DERLEYEN: SERVET ÖZKARA - 26 Ocak 1963 tarihinde Portekiz’in Lizbon şehrinde doğan Jose Mourinho, tartışmasız Dünya’nın gelmiş geçmiş en başarılı teknik adamlarından biri olarak kabul edilir. Portekiz İkinci Futbol Ligi’nde oynarken futbolu bırakıp Lizbon Teknik Üniversitesi’nde Spor Bilimleri, ayrıca İngiltere’de antrenörlük eğitimi alan Mourinho, genç takımlarda öğretmen olarak başladığı yolda yardımcı antrenörlük, gözlemcilik ve tercümanlık yaparken 2000 yılında Benfica’dan aldığı teklifi kabul ederek teknik direktörlük kariyerine başlamıştır.
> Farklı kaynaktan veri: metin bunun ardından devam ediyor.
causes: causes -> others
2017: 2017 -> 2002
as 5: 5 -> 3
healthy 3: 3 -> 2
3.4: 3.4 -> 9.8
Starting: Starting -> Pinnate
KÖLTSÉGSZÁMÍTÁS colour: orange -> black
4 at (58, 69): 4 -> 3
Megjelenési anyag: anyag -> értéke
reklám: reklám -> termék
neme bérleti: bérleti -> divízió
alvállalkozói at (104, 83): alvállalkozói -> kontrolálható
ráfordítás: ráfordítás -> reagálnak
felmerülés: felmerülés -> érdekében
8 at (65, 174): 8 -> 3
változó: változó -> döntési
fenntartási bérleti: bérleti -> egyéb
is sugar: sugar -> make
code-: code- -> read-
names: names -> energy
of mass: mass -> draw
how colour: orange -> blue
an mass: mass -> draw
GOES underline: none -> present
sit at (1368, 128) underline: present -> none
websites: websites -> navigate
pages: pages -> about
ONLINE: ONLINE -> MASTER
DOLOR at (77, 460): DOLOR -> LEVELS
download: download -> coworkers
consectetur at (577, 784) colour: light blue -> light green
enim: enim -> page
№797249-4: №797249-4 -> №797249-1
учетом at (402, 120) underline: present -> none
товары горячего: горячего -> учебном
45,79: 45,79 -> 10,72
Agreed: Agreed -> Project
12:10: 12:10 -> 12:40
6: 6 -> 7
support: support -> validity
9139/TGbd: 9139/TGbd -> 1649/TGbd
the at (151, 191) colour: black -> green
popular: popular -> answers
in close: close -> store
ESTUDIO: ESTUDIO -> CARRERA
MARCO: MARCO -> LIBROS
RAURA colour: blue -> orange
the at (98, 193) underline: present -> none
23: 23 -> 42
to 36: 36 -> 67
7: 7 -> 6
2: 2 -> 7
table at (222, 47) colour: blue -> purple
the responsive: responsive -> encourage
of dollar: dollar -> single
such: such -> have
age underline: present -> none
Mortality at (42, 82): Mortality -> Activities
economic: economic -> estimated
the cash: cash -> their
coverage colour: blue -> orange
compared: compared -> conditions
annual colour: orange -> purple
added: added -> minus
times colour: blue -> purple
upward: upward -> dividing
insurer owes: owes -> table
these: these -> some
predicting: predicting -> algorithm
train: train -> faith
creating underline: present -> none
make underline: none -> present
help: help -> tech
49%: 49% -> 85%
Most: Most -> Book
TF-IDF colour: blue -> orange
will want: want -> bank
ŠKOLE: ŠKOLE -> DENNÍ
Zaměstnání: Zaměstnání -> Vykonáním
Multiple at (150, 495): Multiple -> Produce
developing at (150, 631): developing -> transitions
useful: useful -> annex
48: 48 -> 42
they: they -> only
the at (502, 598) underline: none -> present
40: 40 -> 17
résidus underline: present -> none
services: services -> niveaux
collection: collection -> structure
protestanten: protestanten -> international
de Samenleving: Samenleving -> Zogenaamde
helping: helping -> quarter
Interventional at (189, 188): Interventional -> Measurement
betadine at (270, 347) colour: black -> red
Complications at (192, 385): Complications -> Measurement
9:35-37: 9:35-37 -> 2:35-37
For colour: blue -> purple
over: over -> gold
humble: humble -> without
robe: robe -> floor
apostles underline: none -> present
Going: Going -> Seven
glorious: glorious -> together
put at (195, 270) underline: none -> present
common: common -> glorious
2002 yılında Porto’nun başına getirilen Mourinho, daha ilk sezonunda Portekiz Ligi’ni, Portekiz Kupası ve UEFA Kupası’nı kazanma başarısı gösterince tüm dünyanın ilgisini çekmiş, sonunda da değişik takımlarla Avrupa’da almadık kupa bırakmamıştır. Parlak kariyerinin yanında ilginç kişiliğiyle de dikkat çeken 53 yaşındaki teknik adam , tarihinin en parlak dönemini yaşattığı Chelsea'den ayrılıp Menchester United’e geçerken , 40 milyon sterlin (190 milyon TL) tutarındaki tazminatını almamış, sadece sezon sonuna dek alması gereken 10 milyon sterlini istemişti.

İşte bu Morinho’nun antrenörlerin kulağına küpe olması gereken bazı düşüncelerine rastladık eski bir dergide. Eminim, okuyunca bu kibirli görünümlü Morinho’nun başarılarının arkasındakileri ya da bizden niye bir Morinho çıkmadığını daha iyi anlayacaksınız.

MÜKEMMEL İLİŞKİNİN SIRRI DÜRÜSTLÜKTÜR
Hiçbir eleştirim futbolcularımın kulağına başkalarının ağzından gitmeyecektir. Mükemmel ilişkinin sırrı maksimum dürüstlüktür. İlişkilerimde aracı istemiyorum. Bir oyuncuyu neden oynatmadığımı basın aracılığıyla söylemem. Tüm kararlarımı hergün oyunculara açıklayan bir teknik hoca değilim. Ama karar kalırken her zaman bir yada birkaç nedenim olur.Açıklama istiyorlarsa ofisimin kapısı açık.

BU SEVİYEDE TÜM MESELE GURURDUR
Bundan 40 yıl önce futbolcular kampta iskambil oynarlardı. Bugün futbolcu artık çok daha bilge,çok daha zeki ve mükemmeliyetçi. Bu yüzden hocalar çok daha donanımlı olmalılar. Sadece futboldan anlayan bir hoca bitiktir. Ben tarih yazmak istiyorum. Ronaldo, Messi’de istiyorlar. Bu seviyeye geldiğinizde artık tüm mesele gururdur. Bu olmasaydı bir gün yataktan kalkıp yeter derdim. Ama asla demeyeceğim. Antrenörlüğe başladığımda üç amacım vardı. İlki üç farklı takımla Şampiyonlar Ligi Kupasını kazanmak.Diğeri Dünya’nın 3 önemli ligini kazanan tek antrenör olmak. Üçüncüsü ülkeme Avrupa ve Dünya Şampiyonu unvanını kazandırmak.

KAYBETTİĞİNİZDE NEDENİNİ BİLMELİSİNİZ
Önemli olan kazanmak. Kaybettiğinizde de nedenini bilmelisiniz. Bizim hatamız mı, karşı tarafın daha iyi olması mı? Bizim hatamızsa bu büyük bir sorundur. Karşı taraf daha iyi olduğu için kaybettiysek, bu kendimizi geliştirmek için uyarıcı olacaktır. Kaybetmenin yükünü her zaman bir günah keçisinin sırtına yükleyip rahatladığınızda kendinizi geliştirmek için fırsatınız olur mu?

BU BENİM FUTBOL ANLAYIŞIM DEMEK MÜMKÜN DEĞİL
Chelsea La Liga’da oynasa kupayı kazanamazdı. Barcelona’ da Premier Lig şampiyonu olamazdı. Bu yüzden bir hocanın bir ülkeye ya da takıma gidip” Bu benim futbol anlayışım” demesi mümkün değil. Oyun prensipleriniz olabilir ve bundan vazgeçmek istemeyebilirsiniz ama, takımın ve ligin yapısı çok önemli. Bu prensiplere karşı oynuyorsan, kendini karşı oynuyorsun demektir.